Google and Facebook are appear close to deals with major Australian media to pay for news as the giants scramble to avoid landmark regulation.
Australia treasurer Josh Frydenberg said yesterday that talks with Facebook CEO Mark Zuckerberg and Google counterpart Sundar Pichai made “great progress” in resolving a standoff.
Australia is poised to adopt legislation that would force digital companies to pay for news content, creating a global precedent. Facebook and Google had threatened to partially withdraw services from the country if the rules became law.
But that disagreement eased yesterday, with Frydenberg telling broadcaster ABC that talks made “great progress.”
The agreements could be enough to see Facebook and Google avoid the most severe parts of the legislation – including binding arbitration to ensure they are not using their online advertising duopoly to dictate terms to media companies.

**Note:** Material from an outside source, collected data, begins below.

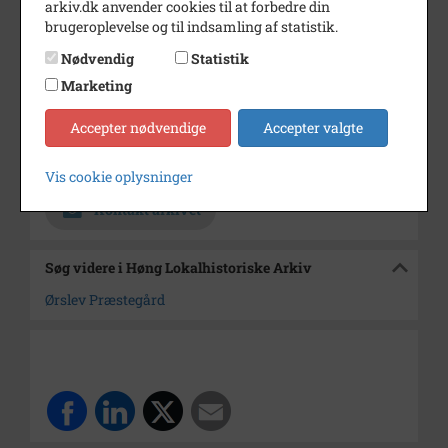
Fotograf
Ukendt
arkiv.dk anvender cookies til at forbedre din
brugeroplevelse og til indsamling af statistik.
Se på kort
Nødvendig
Statistik
Type
Sogn (1000-2050)
Marketing
Enhed
Ørslev Sogn (Kalundborg
Accepter nødvendige
Accepter valgte
Kommune) (1000-2050)
Arkiv
Høng Lokalhistoriske Arkiv
Vis cookie oplysninger
Kontakt arkivet
Søg videre i Høng Lokalhistoriske Arkiv
Ørslev Præstegård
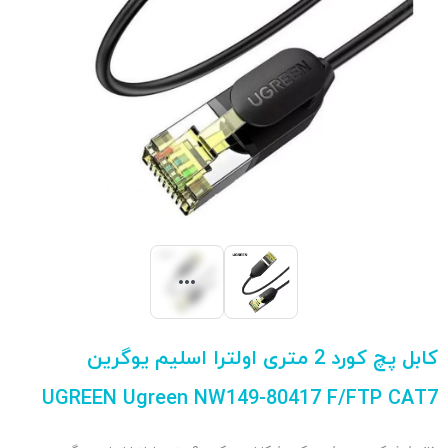
کابل پچ کورد 2 متری اولترا اسلیم یوگرین
UGREEN Ugreen NW149-80417 F/FTP CAT7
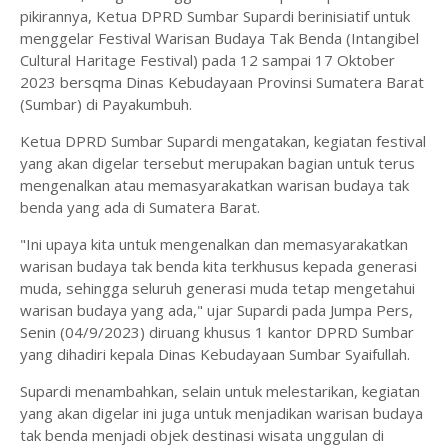
pikirannya, Ketua DPRD Sumbar Supardi berinisiatif untuk
menggelar Festival Warisan Budaya Tak Benda (Intangibel
Cultural Haritage Festival) pada 12 sampai 17 Oktober
2023 bersqma Dinas Kebudayaan Provinsi Sumatera Barat
(Sumbar) di Payakumbuh.
Ketua DPRD Sumbar Supardi mengatakan, kegiatan festival
yang akan digelar tersebut merupakan bagian untuk terus
mengenalkan atau memasyarakatkan warisan budaya tak
benda yang ada di Sumatera Barat.
"Ini upaya kita untuk mengenalkan dan memasyarakatkan
warisan budaya tak benda kita terkhusus kepada generasi
muda, sehingga seluruh generasi muda tetap mengetahui
warisan budaya yang ada," ujar Supardi pada Jumpa Pers,
Senin (04/9/2023) diruang khusus 1 kantor DPRD Sumbar
yang dihadiri kepala Dinas Kebudayaan Sumbar Syaifullah.
Supardi menambahkan, selain untuk melestarikan, kegiatan
yang akan digelar ini juga untuk menjadikan warisan budaya
tak benda menjadi objek destinasi wisata unggulan di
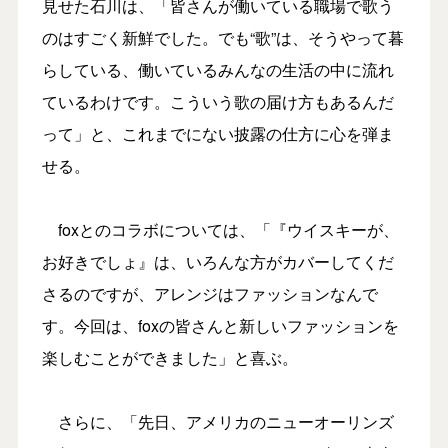
見せた石川は、「皆さんが働いている職場で歌う
のはすごく新鮮でした。でも“歌”は、そうやって暮
らしている、働いているみんなの生活の中に流れ
ているわけです。こういう歌の届け方もあるんだ
って」と、これまでにない披露の仕方に心を弾ま
せる。
foxとのコラボについては、「『ウイスキーが、
お好きでしょ』は、いろんな方がカバーしてくだ
さるのですが、アレンジはファッションなんで
す。今回は、foxの皆さんと新しいファッションを
楽しむことができました」と喜ぶ。
さらに、「先日、アメリカのニューオーリンズ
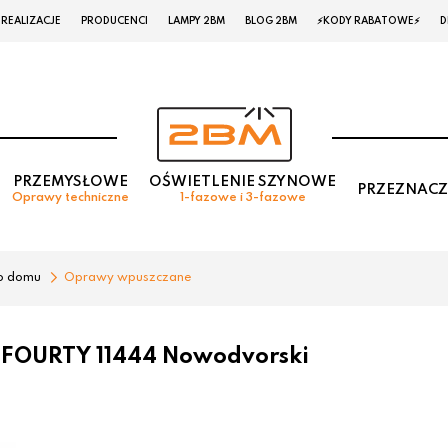
REALIZACJE
PRODUCENCI
LAMPY 2BM
BLOG 2BM
⚡KODY RABATOWE⚡
D
PRZEMYSŁOWE
OŚWIETLENIE SZYNOWE
PRZEZNACZ
Oprawy techniczne
1-fazowe i 3-fazowe
o domu
Oprawy wpuszczane
y FOURTY 11444 Nowodvorski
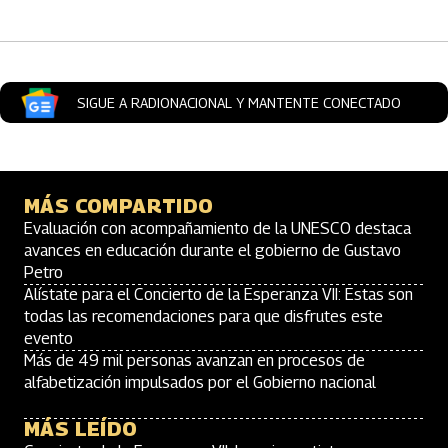
SIGUE A RADIONACIONAL Y MANTENTE CONECTADO
MÁS COMPARTIDO
Evaluación con acompañamiento de la UNESCO destaca
avances en educación durante el gobierno de Gustavo
Petro
Alístate para el Concierto de la Esperanza VII: Estas son
todas las recomendaciones para que disfrutes este
evento
Más de 49 mil personas avanzan en procesos de
alfabetización impulsados por el Gobierno nacional
MÁS LEÍDO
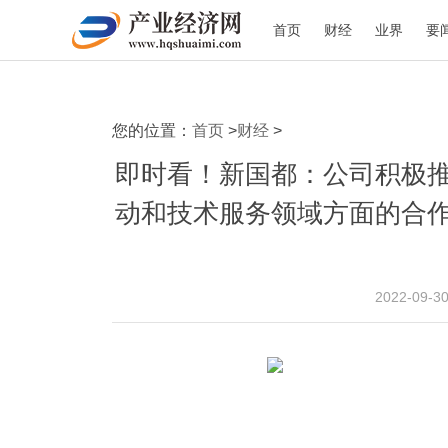
首页
财经
业界
要
您的位置：
首页
>
财经
>
即时看！新国都：公司积极
动和技术服务领域方面的合
2022-09-3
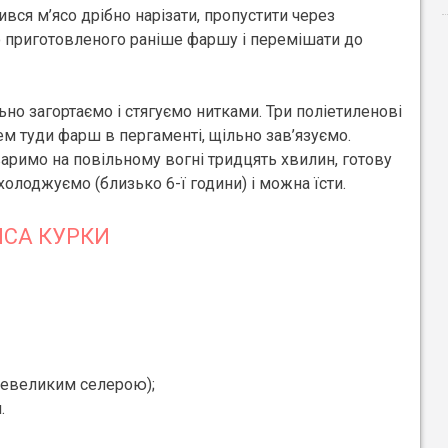
вся м’ясо дрібно нарізати, пропустити через
о приготовленого раніше фаршу і перемішати до
но загортаємо і стягуємо нитками. Три поліетиленові
ем туди фарш в пергаменті, щільно зав’язуємо.
варимо на повільному вогні тридцять хвилин, готову
олоджуємо (близько 6-ї години) і можна їсти.
ЯСА КУРКИ
 невеликим селерою);
.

Following Frydenberg’s remarks, SevenWest Media, owner of broadcaster 7News and The West Australian newspaper, announced a deal for content to be hosted on Google’s News Showcase.
The Sydney Morning Herald reported the first major deal with a large Australian news organization was worth more than A$30 million (HK$180.4 million) a year.
Frydenberg’s comments suggest that major media organizations such as News Corp and Nine Entertainment could be close to similar deals.